Haemoglobin A1c (HbA1c), also known as glycated haemoglobin, is a longer term measure of glucose levels in your blood than a simple blood glucose test. Glucose attaches itself to the haemoglobin in your red blood cells, and as your cells live for around 12-16 weeks, it gives us a good indication of the average level of sugar in your blood over a 3 month period.
What might a low result mean?
A low HbA1c shows that you are currently not at risk of diabetes. However, it is important to monitor your HbA1c levels regularly so that you keep your blood sugar in the healthy range.
If you have already been diagnosed with diabetes and are taking medication, a low result means that you are controlling your condition.
HbA1c results can be artificially lowered by iron deficiency anaemia, and by haemoglobin problems such as sickle cell anaemia or thalassaemia. If you have one of these conditions then a fructosamine test can be used to check how your body is handling glucose.
What might a high result mean?
A high result can indicate pre-diabetes (a condition when blood sugar levels are high but not yet at diabetic levels) or full-blown diabetes. If you have already been diagnosed with diabetes and are taking medication, an elevated result can indicate that you are not adequately controlling your condition.

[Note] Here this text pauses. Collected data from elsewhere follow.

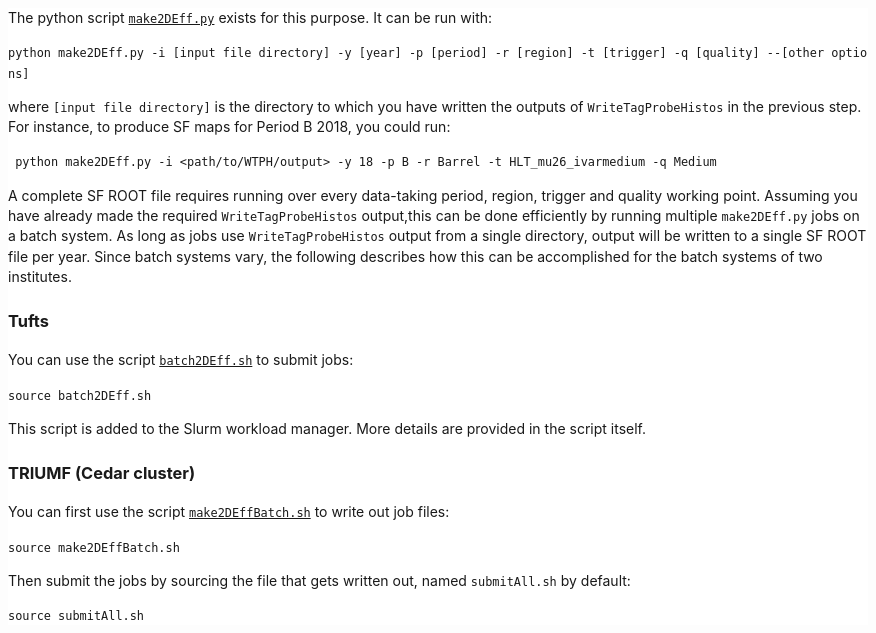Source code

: The python script [`make2DEff.py`](https://gitlab.cern.ch/atlas-mcp/MuonTPPostProcessing/-/blob/master/MuonTPPostProcessing/data/RunConf/ZTrigger/make2DEff.py) exists for this purpose. It can be run with:

```
python make2DEff.py -i [input file directory] -y [year] -p [period] -r [region] -t [trigger] -q [quality] --[other options]
```

where `[input file directory]` is the directory to which you have written the outputs of `WriteTagProbeHistos` in the previous step. For instance, to produce SF maps for Period B 2018, you could run:

```
 python make2DEff.py -i <path/to/WTPH/output> -y 18 -p B -r Barrel -t HLT_mu26_ivarmedium -q Medium 
```

A complete SF ROOT file requires running over every data-taking period, region, trigger and quality working point. Assuming you have already made the required `WriteTagProbeHistos` output,this can be done efficiently by running multiple `make2DEff.py` jobs on a batch system. As long as jobs use `WriteTagProbeHistos` output from a single directory, output will be written to a single SF ROOT file per year. Since batch systems vary, the following describes how this can be accomplished for the batch systems of two institutes.

### Tufts
You can use the script [`batch2DEff.sh`](https://gitlab.cern.ch/atlas-mcp/MuonTPPostProcessing/-/blob/master/MuonTPPostProcessing/scripts/Tufts/batch2DEff.sh) to submit jobs:

```
source batch2DEff.sh
```
This script is added to the Slurm workload manager. More details are provided in the script itself.

### TRIUMF (Cedar cluster)
You can first use the script [`make2DEffBatch.sh`](https://gitlab.cern.ch/atlas-mcp/MuonTPPostProcessing/-/blob/master/MuonTPPostProcessing/scripts/TRIUMF/make2DEffBatch.sh) to write out job files:
```
source make2DEffBatch.sh 
```
Then submit the jobs by sourcing the file that gets written out, named `submitAll.sh` by default:
```
source submitAll.sh
```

Being overweight or obese is the biggest risk factor for high blood sugar and diabetes. However, inactivity, certain ethnicities, and some conditions such as polycystic ovaries can also raise your risk of diabetes.
How might I improve my result?
For people with type 2 diabetes, the goal is to lower HbA1C levels to a healthier level. The good news is that pre-diabetes and even diabetes can be reversed through weight loss (calorie restriction), exercise and maintaining a healthy diet low in sugar and refined carbohydrates. In its later stages, type 2 diabetes may need management through medication.